El microclima único del viñedo de Vatopedi en las costas nororientales del Monte Athos y el incansable esfuerzo de los monjes nos han dado, con la bendición de Dios, esta excelente mezcla de uvas orgánicas certificadas por la Organización de Control y Certificación de Productos Orgánicos.

El Merlot se ha aclimatado completamente al ecosistema virgen del Monte Athos. Enriquecida por la brisa marina de la península y bendecida por el cálido sol griego, esta variedad francesa nos ofrece un vino tinto muy delicado y rico. Su aroma presenta una combinación de frutos negros y rojos con toques de cuero y chocolate que se desarrollan en el fondo.

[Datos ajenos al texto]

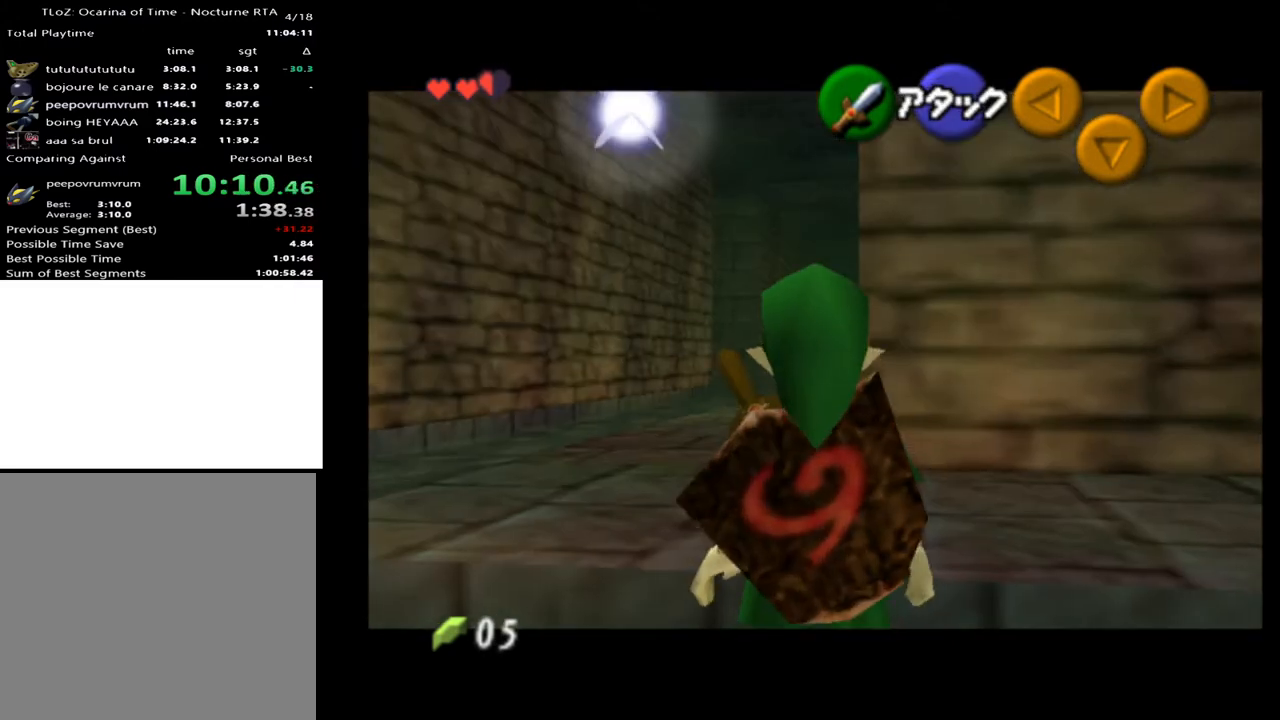
{"buttons": ["L2"], "left_stick": "center", "right_stick": "center", "events": [[33, "L2", "down"], [200, "L2", "up"], [200, "left_stick", "down"], [300, "L2", "down"], [333, "left_stick", "center"]]}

En boca, la acidez es vibrante y los taninos sedosos, bien equilibrados con intensos aromas de frutos del bosque y cereza. Este vino tiene un gran potencial de envejecimiento y mejorará con el tiempo.
Hoy en día, los viñedos de nuestro Monasterio ocupan un área de 70 acres. El vino forma parte de la dieta de los monjes en los días festivos y también se ofrece a los miles de peregrinos que visitan el Monasterio cada año. Al mismo tiempo, el Nama se utiliza en la Liturgia Divina diaria.
Los viñedos del Monasterio se benefician particularmente de las condiciones ambientales. Los suelos ligeros, arenosos, de textura media y ricos en potasio, junto con los aromas únicos de la naturaleza del Athos, son transportados por la brisa marina hasta los viñedos situados en niveles cercanos al mar. A través de un diálogo secreto forjado a lo largo de más de mil años de historia, estos factores confieren a nuestros vinos sus características únicas.
El diálogo entre el sol y la vid, especialmente durante los meses de verano, es continuo y "eleva" el grado alcohólico y la madurez fenólica, lo que garantiza una producción de calidad excepcional. Fieles a esta tradición, preservamos las antiguas instalaciones, pero empleamos métodos modernos para vinificar las uvas de los viñedos orgánicos del Monasterio. Testigos de esta tradición vinícola son los dos edificios de piedra donde los vinos se elaboran en los antiguos «paraboutes» (toneles de vinificación) y se almacenan en la bodega del Monasterio. Los vinos maduran en grandes barricas de madera antigua.